The prime minister will set out the contents of an integrated review of the UK’s foreign, defence and intelligence policies next week.
In what has been described as the most important blueprint of the country’s security strategy to be laid in recent history, Mr Johnson will say that high technology has transformed the nature of conflict in the same way air power did a century ago.
He will announce plans for a “cyber corridor” across the north of England, which will involve placing the headquarters of the new National Cyber Force (NCF) in the north, a region where the Conservatives breached the “red wall” of Labour constituencies in the last general election.
Basing the NCF there is intended to generate economic growth in the digital and defence sectors while drawing in the private sector and academia to work with the government on projects. The Ministry of Defence pointed out that military-based enterprises already provided 35,000 jobs in the northwest of England.
The NCF will carry out offensive missions against targets including hostile states, terrorist groups, organised crime networks and international paedophile rings.
The organisation, which brings together a number of security and intelligence agencies, is meant to provide the most advanced technological assistance to operations ranging from on-the-ground special forces raids to countering the use of the internet for child sexual abuse.
The need for such a centralised force has become acutely necessary, say intelligence and defence officials, due to a huge rise in threats in the cyber domain.
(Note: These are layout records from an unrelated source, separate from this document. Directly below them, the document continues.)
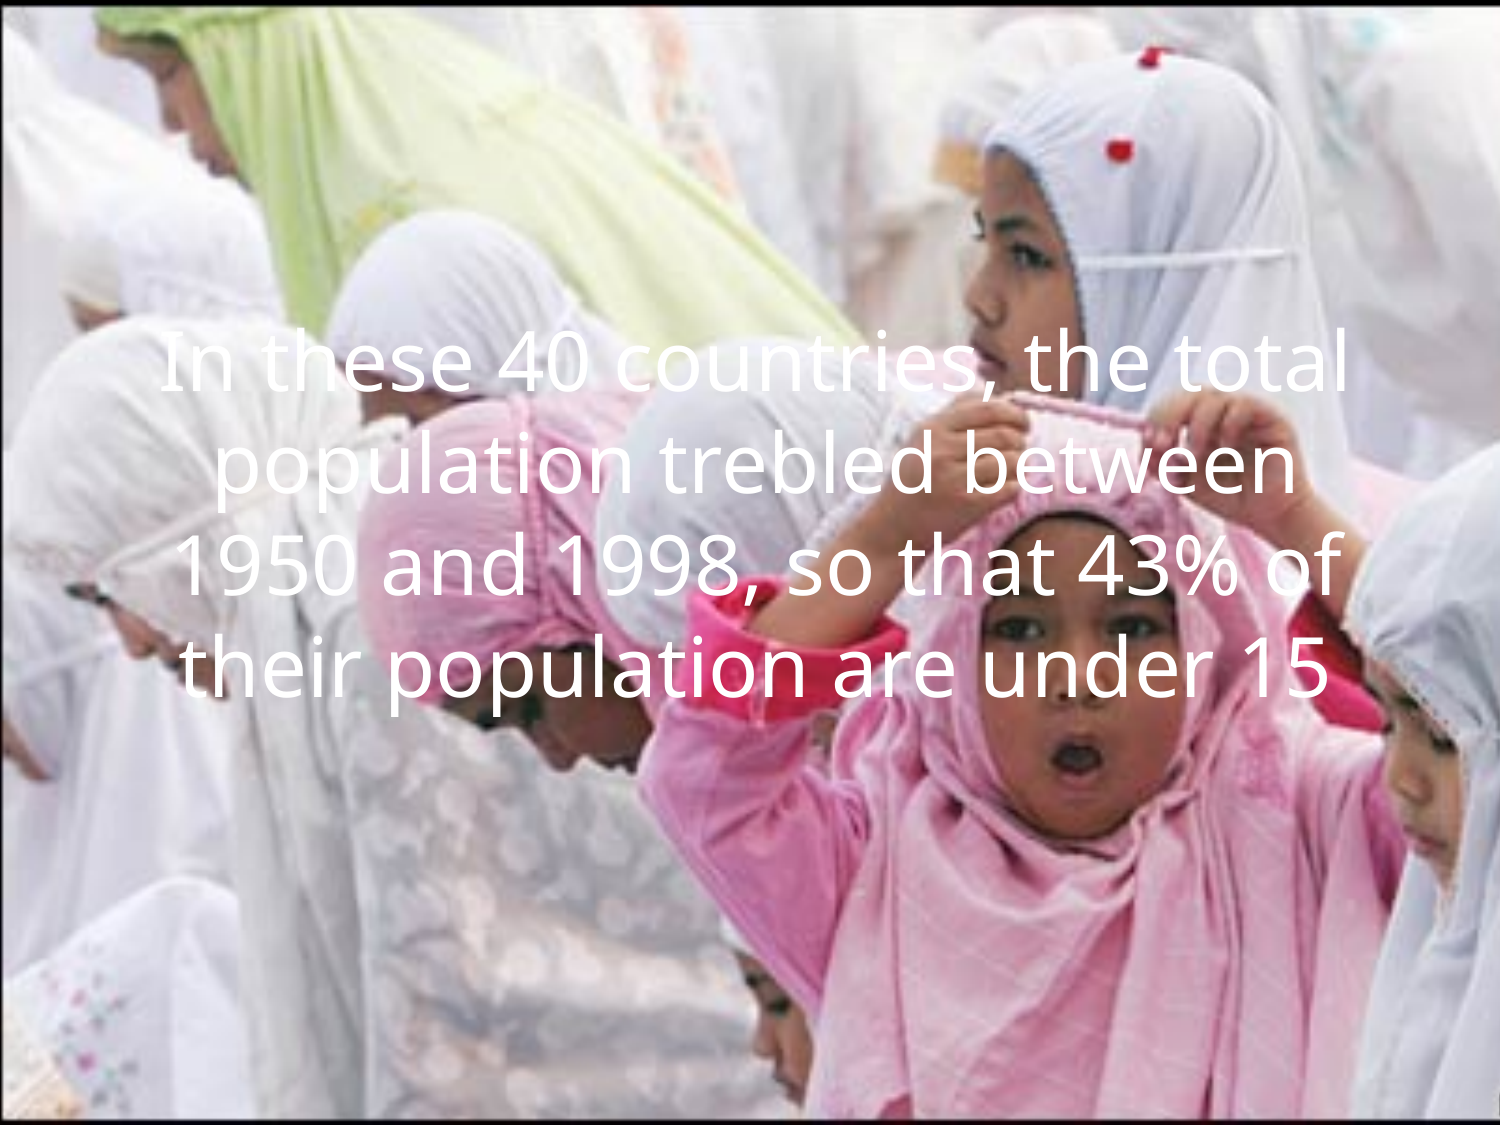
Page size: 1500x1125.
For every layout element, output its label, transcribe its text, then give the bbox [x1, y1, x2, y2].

picture [0, 4, 1500, 1125]
text_box In these 40 countries, the total population trebled between 1950 and 1998, so that 43% of their population are under 15 [112, 302, 1400, 682]
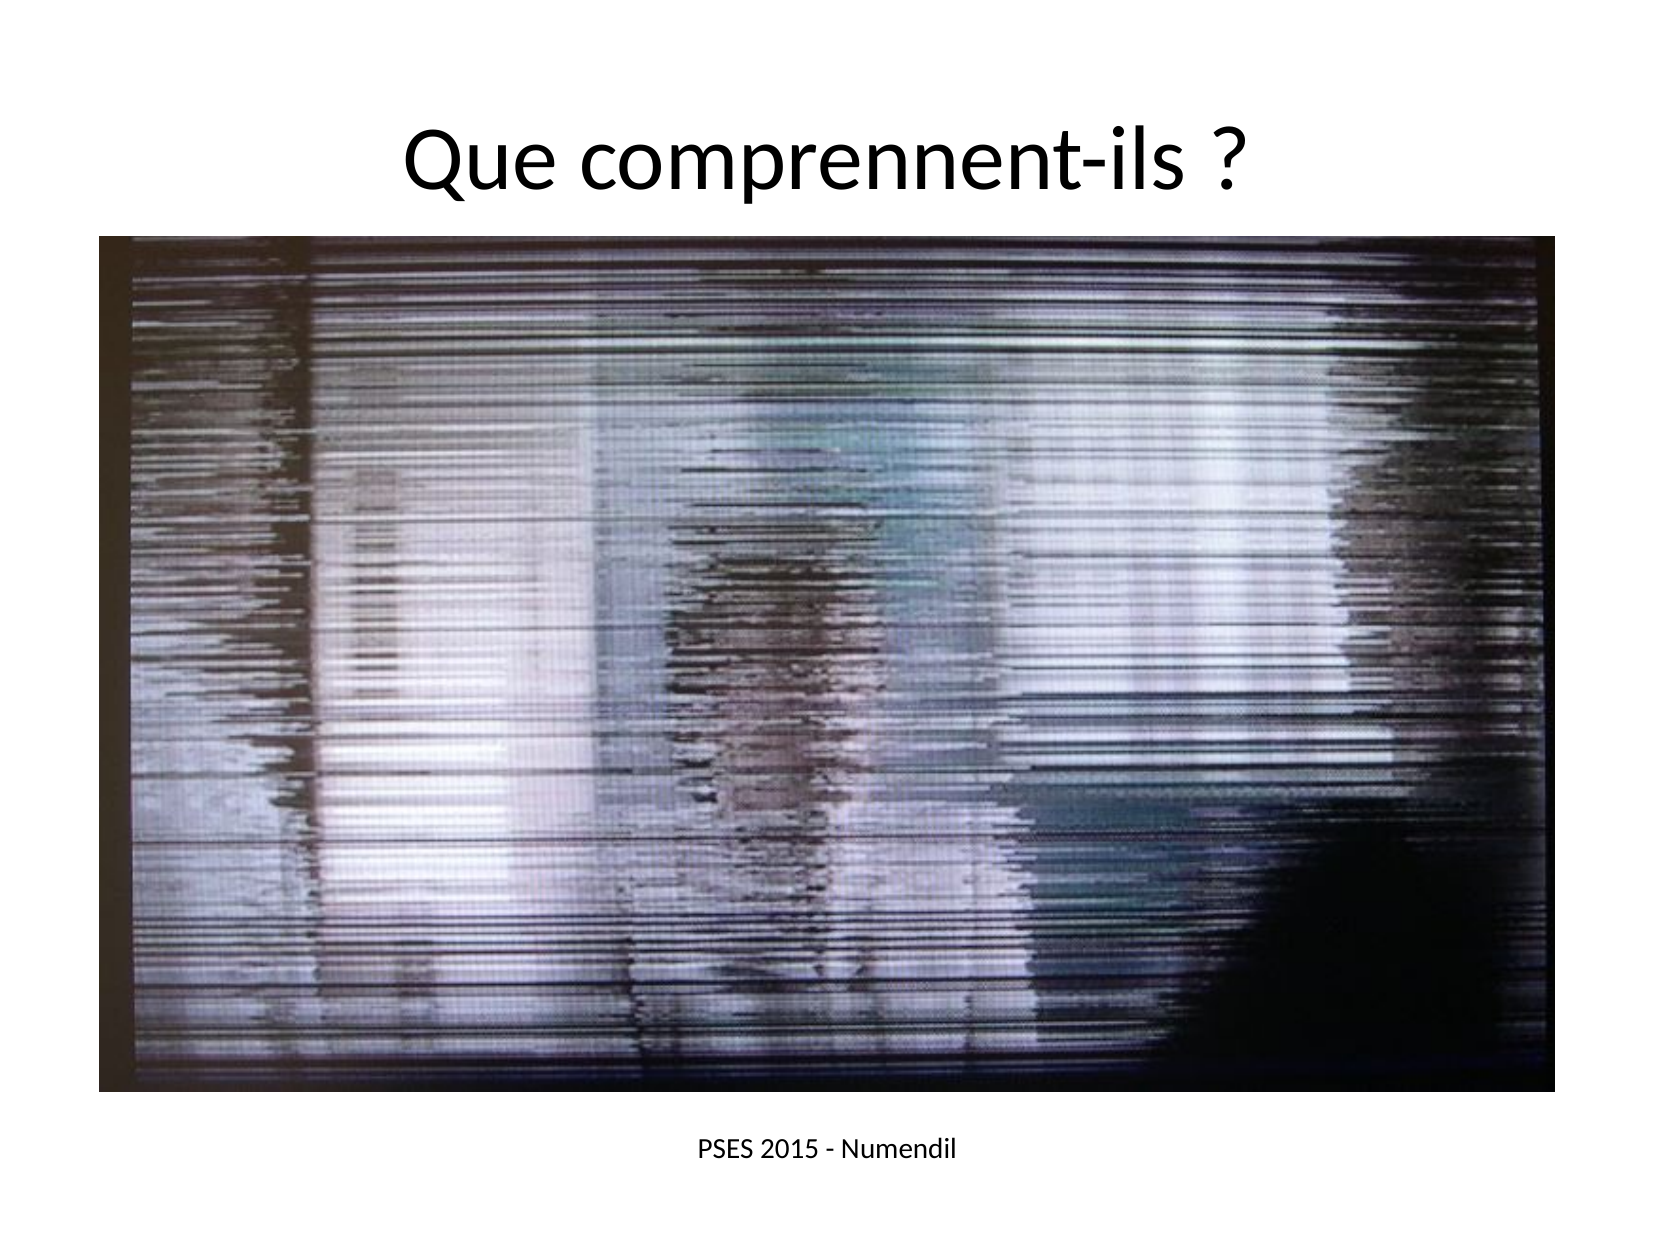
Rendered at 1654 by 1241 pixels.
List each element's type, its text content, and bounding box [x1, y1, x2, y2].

picture [99, 236, 1555, 1092]
title Que comprennent-ils ? [82, 49, 1571, 257]
text_box PSES 2015 - Numendil [565, 1129, 1090, 1216]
Mr Johnson will say: “Cyber power is revolutionising the way we live our lives and fight our wars, just as air power did 100 years ago.
“We need to build up our cyber capability so we can grasp the opportunities it presents while ensuring those who seek to use its powers to attack us and our way of life are thwarted at every turn.
“Our new, full-spectrum approach to cyber will transform our ability to protect our people, promote our interests around the world and make the lives of British people better every day.”
However, while the government is declaring its focus on cyber, the Commons Defence Committee has charged that conventional weaponry has been grossly neglected mainly because of a series of botched procurement programmes.
As a result the Army’s ageing tanks and armoured vehicles are likely to find themselves overmatched in any conflict with Russian forces, the MPs claimed in a report titled “Obsolescent and outgunned”.
It said It that any “artillery duel” between modern British and Russian divisions was “likely to end one way – and not necessarily to the British Army’s advantage”.
The committee blamed a history of “bureaucratic procrastination, military indecision, financial mismanagement and general ineptitude” which it said had marked attempts to re-equip the Army over the past two decades.